Like plaids and flinks, decks rely solely on explicit user consent to connect and collect data.
“It may hypothetically violate some of the terms, but our technology has driven regulators around the world to clarify that in some jurisdictions that consumers and businesses have the right to access and send data, following the international trends of open data that have become widespread at scale,” Leboeuf said.
The deck also claims to have its own technology to avoid labeling as a bot or crawler. These technologies include several different methods, such as vision computing and human-like mouse movements.
“We see a lot of anti-bot technology in sectors like Telcos and HR, where there are a lot of fraud from identity theft, but many other data verticals are limited without anti-bot technology,” Lavoie said.
For now, we are not using data collection to train our models, instead focusing on building the best way to collect data, rather than building a product on top of the collected data itself.

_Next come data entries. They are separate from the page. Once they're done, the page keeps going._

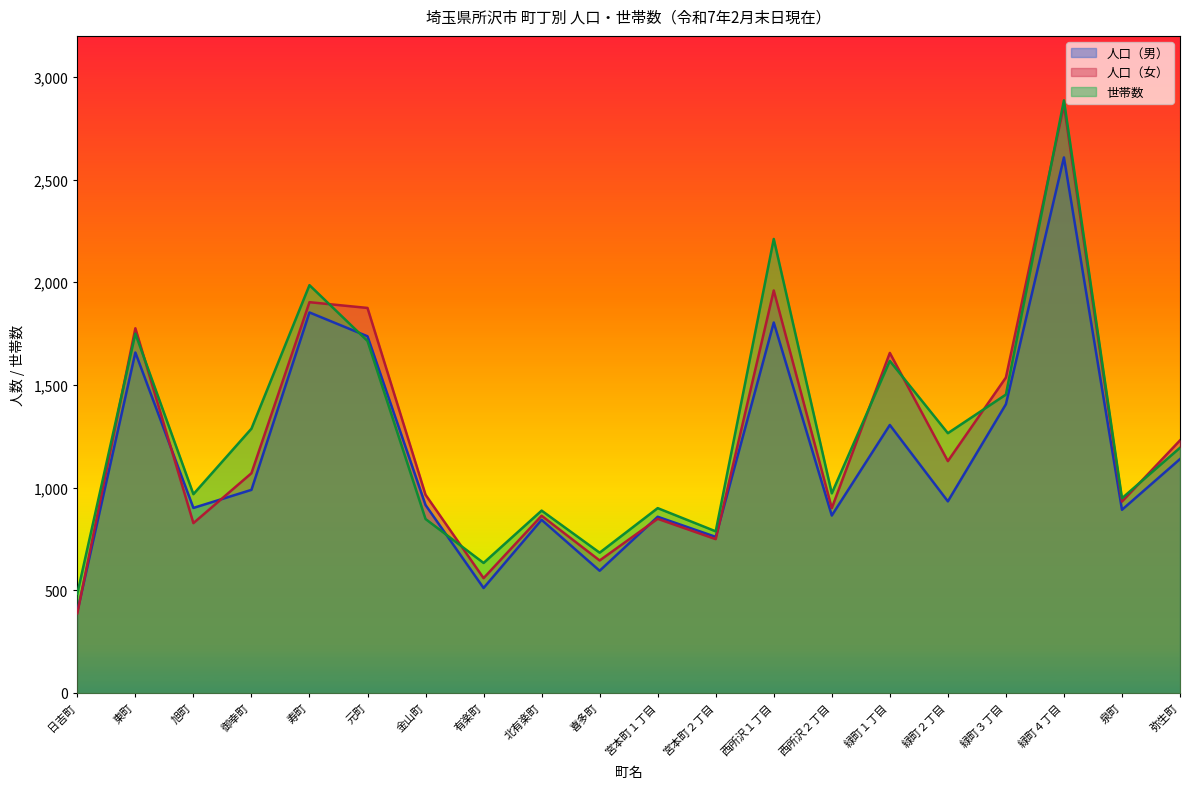

The 世帯数 series shows 968 at 旭町. True or false?

True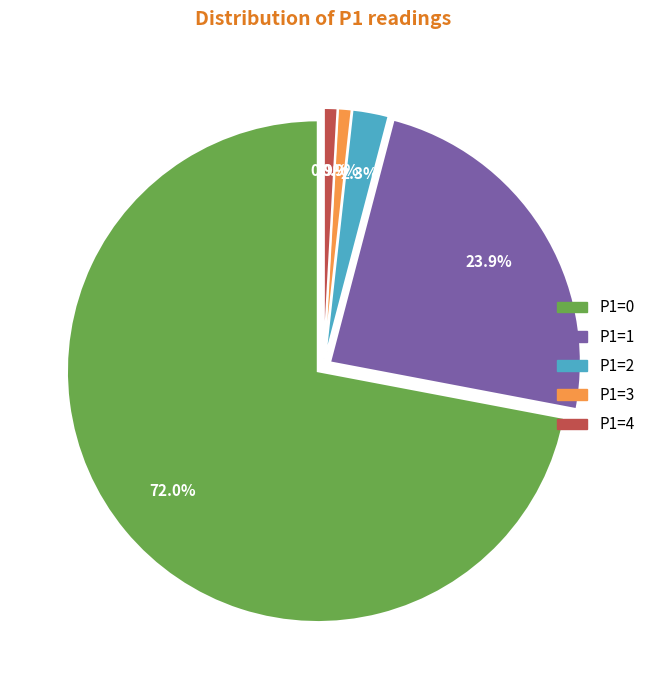

Approximately how many times larger is the value at P1=1 compared to P1=0?

0.3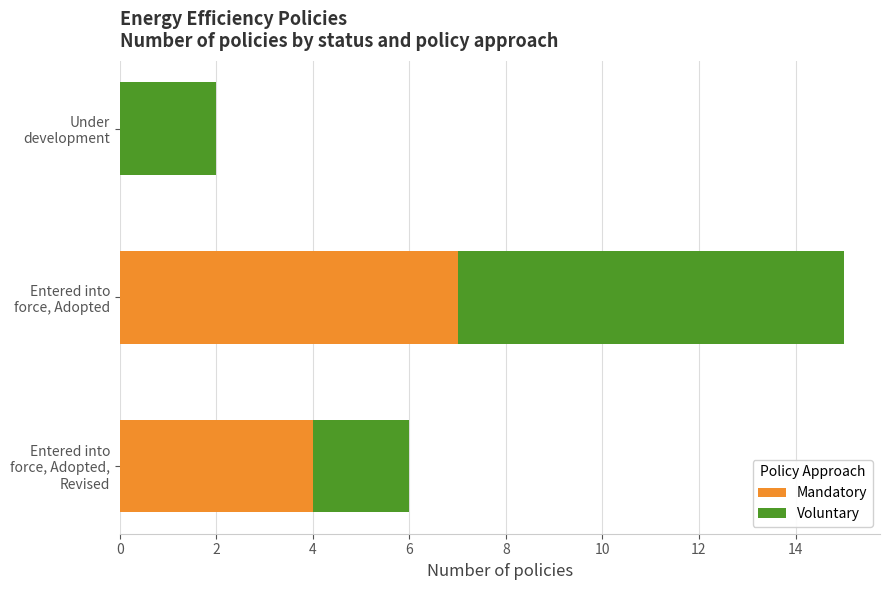

What is the maximum value for Mandatory?

7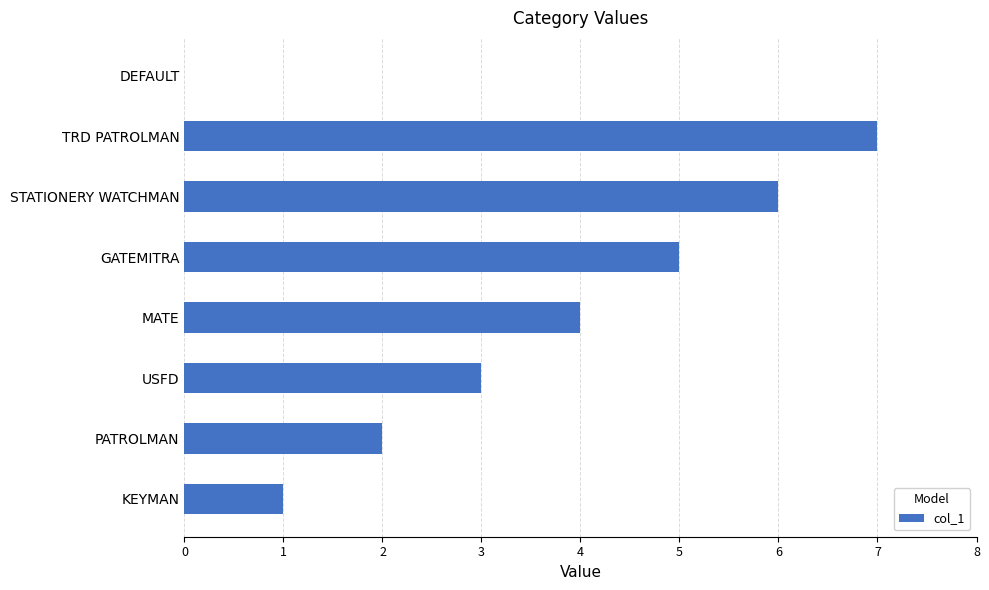

Is it true that the value at PATROLMAN is 2?

True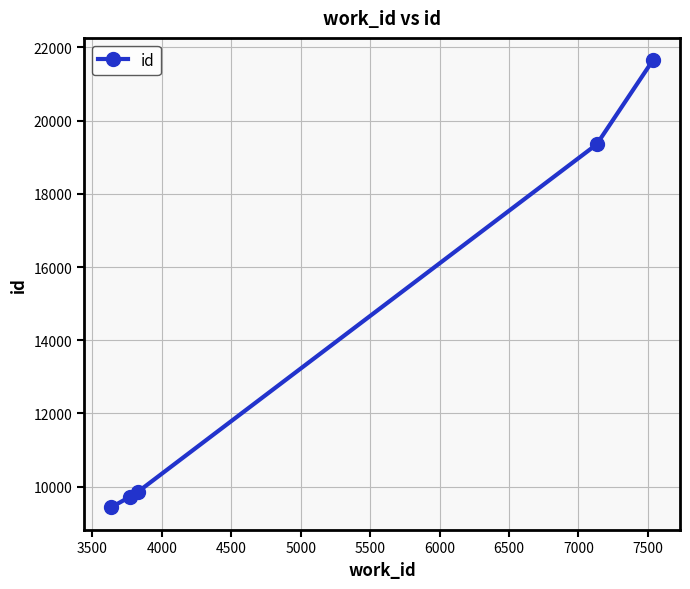

What is the smallest value displayed?

9434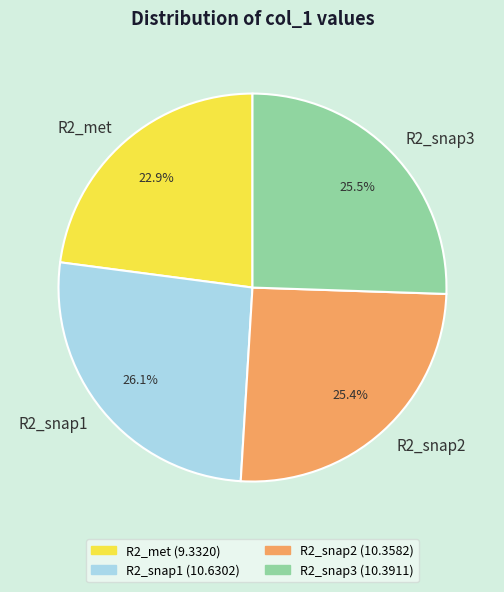

How many slices are in this pie chart?

4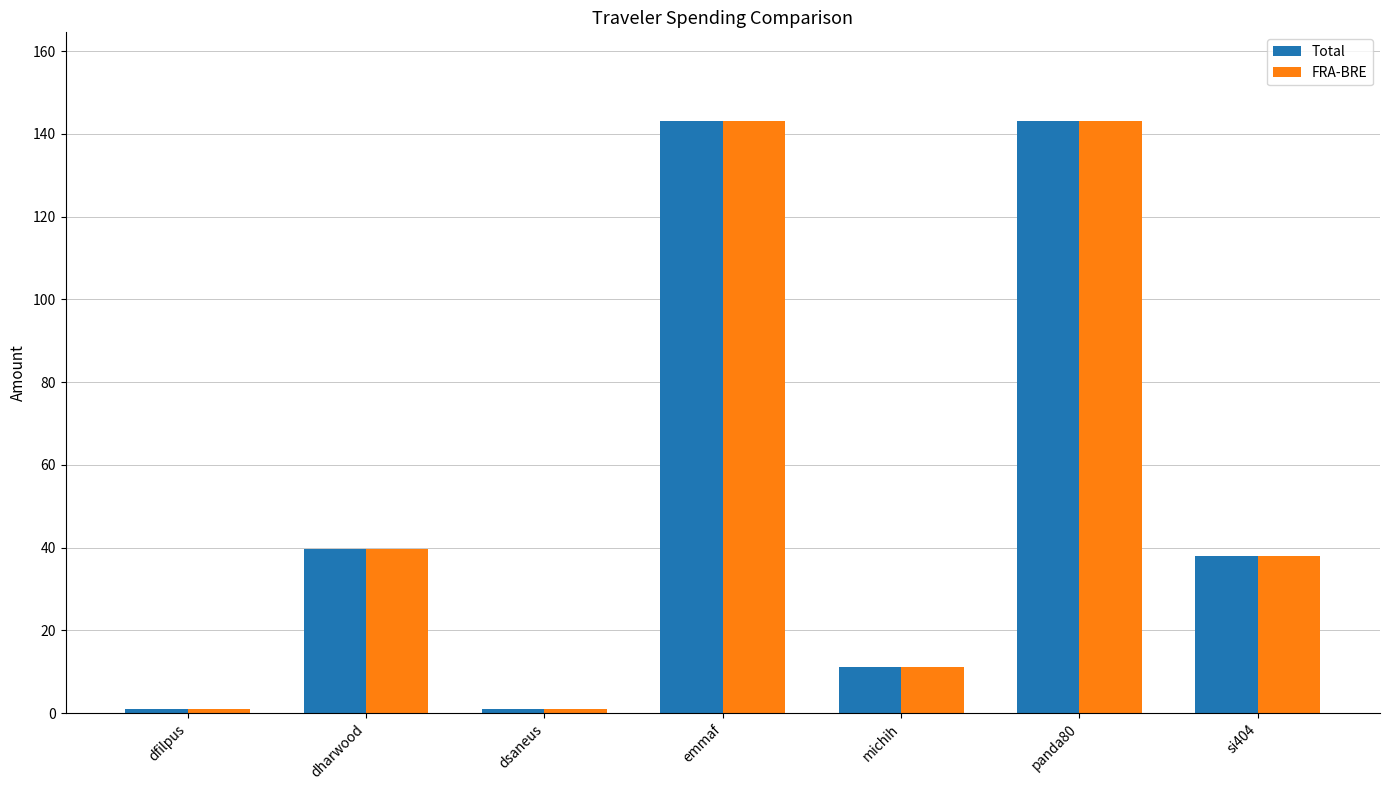

Does the chart contain stacked bars?

No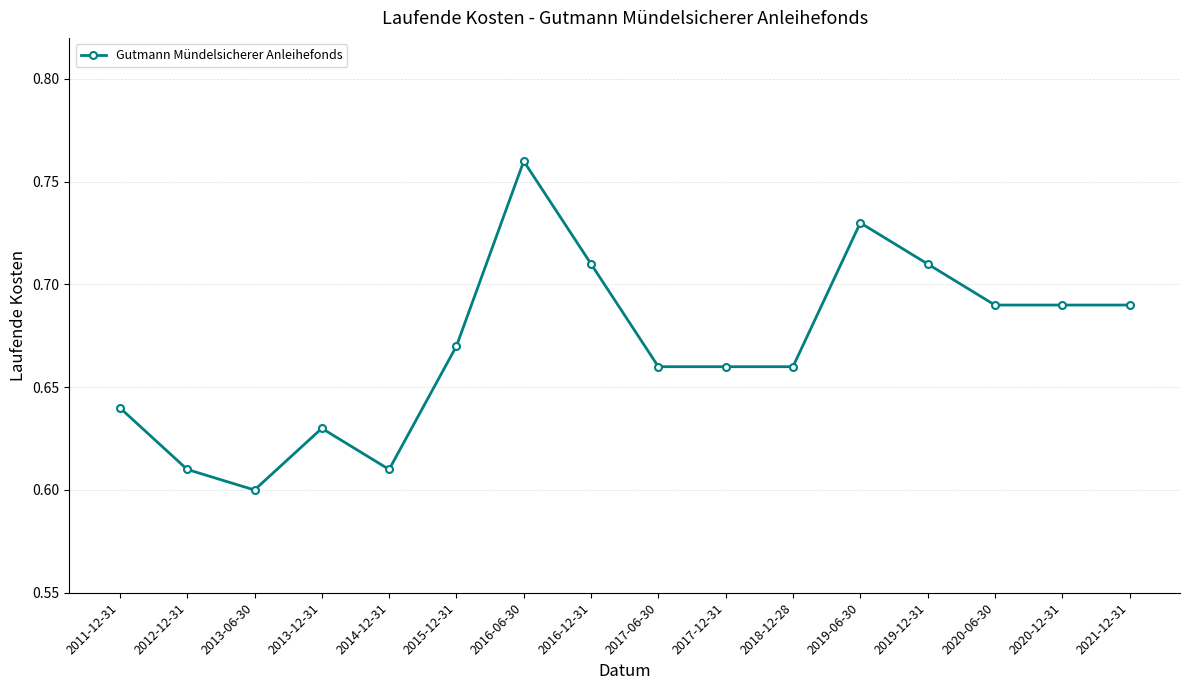

What is the sum of all values?

10.7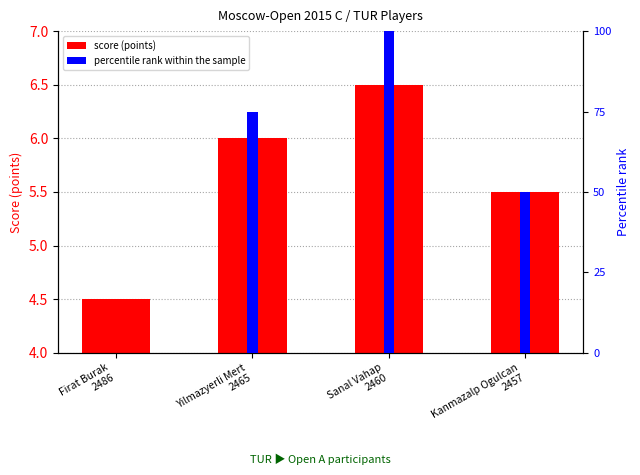

What is the average value of the percentile rank within the sample series?

56.2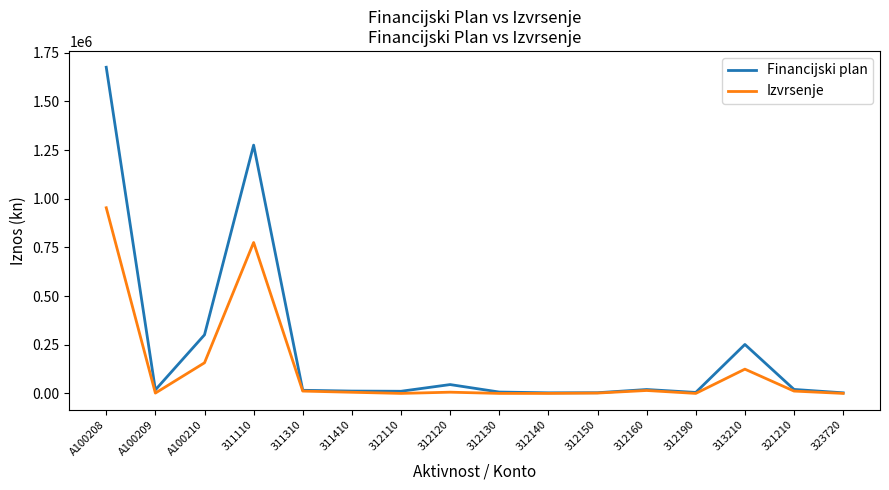

How many lines are shown in the chart?

2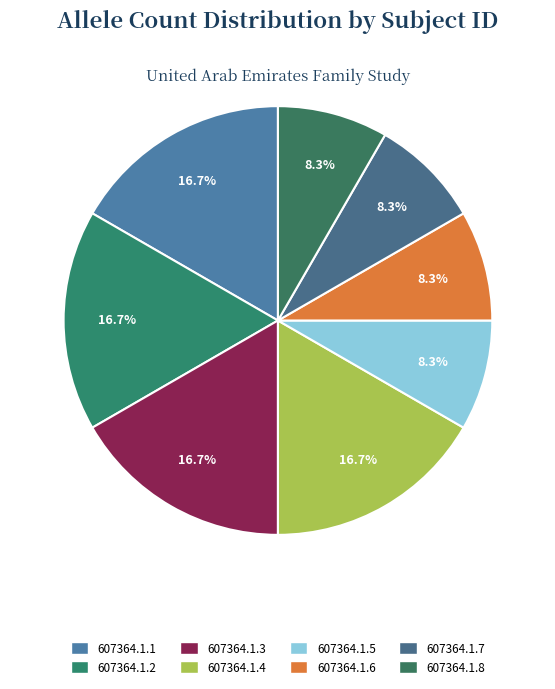

Is the sum of 607364.1.6 and 607364.1.5 greater than half?

No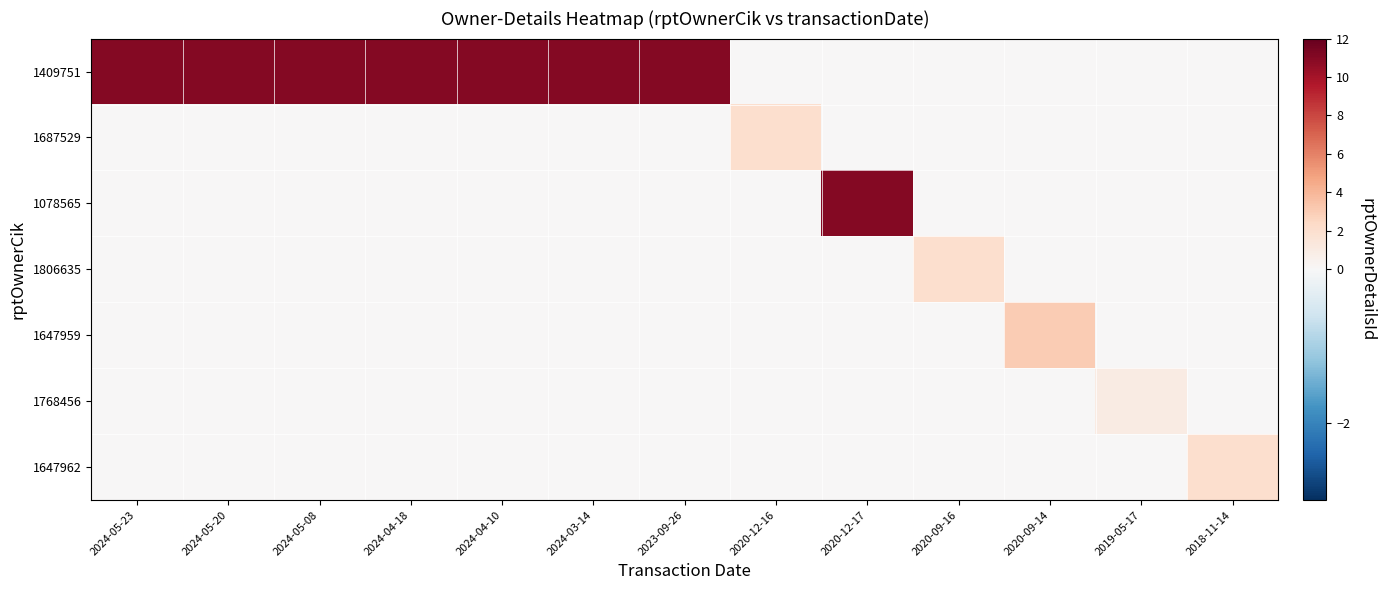

Reading right to left, what are all the values shown in this chart?

1409751: 2018-11-14=0	2019-05-17=0	2020-09-14=0	2020-09-16=0	2020-12-17=0	2020-12-16=0	2023-09-26=11	2024-03-14=11	2024-04-10=11	2024-04-18=11	2024-05-08=11	2024-05-20=11	2024-05-23=11
1687529: 2018-11-14=0	2019-05-17=0	2020-09-14=0	2020-09-16=0	2020-12-17=0	2020-12-16=2	2023-09-26=0	2024-03-14=0	2024-04-10=0	2024-04-18=0	2024-05-08=0	2024-05-20=0	2024-05-23=0
1078565: 2018-11-14=0	2019-05-17=0	2020-09-14=0	2020-09-16=0	2020-12-17=11	2020-12-16=0	2023-09-26=0	2024-03-14=0	2024-04-10=0	2024-04-18=0	2024-05-08=0	2024-05-20=0	2024-05-23=0
1806635: 2018-11-14=0	2019-05-17=0	2020-09-14=0	2020-09-16=2	2020-12-17=0	2020-12-16=0	2023-09-26=0	2024-03-14=0	2024-04-10=0	2024-04-18=0	2024-05-08=0	2024-05-20=0	2024-05-23=0
1647959: 2018-11-14=0	2019-05-17=0	2020-09-14=3	2020-09-16=0	2020-12-17=0	2020-12-16=0	2023-09-26=0	2024-03-14=0	2024-04-10=0	2024-04-18=0	2024-05-08=0	2024-05-20=0	2024-05-23=0
1768456: 2018-11-14=0	2019-05-17=1	2020-09-14=0	2020-09-16=0	2020-12-17=0	2020-12-16=0	2023-09-26=0	2024-03-14=0	2024-04-10=0	2024-04-18=0	2024-05-08=0	2024-05-20=0	2024-05-23=0
1647962: 2018-11-14=2	2019-05-17=0	2020-09-14=0	2020-09-16=0	2020-12-17=0	2020-12-16=0	2023-09-26=0	2024-03-14=0	2024-04-10=0	2024-04-18=0	2024-05-08=0	2024-05-20=0	2024-05-23=0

“We operate in a dual consent environment where end-user consent and deck client consent are required to use the data,” says Leboeuf.
The company will soon launch a data vertical creator. This has led developers to “suppose they can get up and run for data verticals in any industry.
Currently, the deck has 30 employees.
Jeremy Jonker, co-founder and managing partner of Infinity Ventures, believes the deck is “transforming” the data sector for user authorization.
“The modular platform and reusable recipes provide speed, reliability and adaptability that goes far beyond utilities,” he told TechCrunch. Johnker joined the deck’s board as part of his fundraising.
The unscathed venture also participated in Series A fundraising along with former backers Better Tomorrow Ventures, Golden and Luge Capital.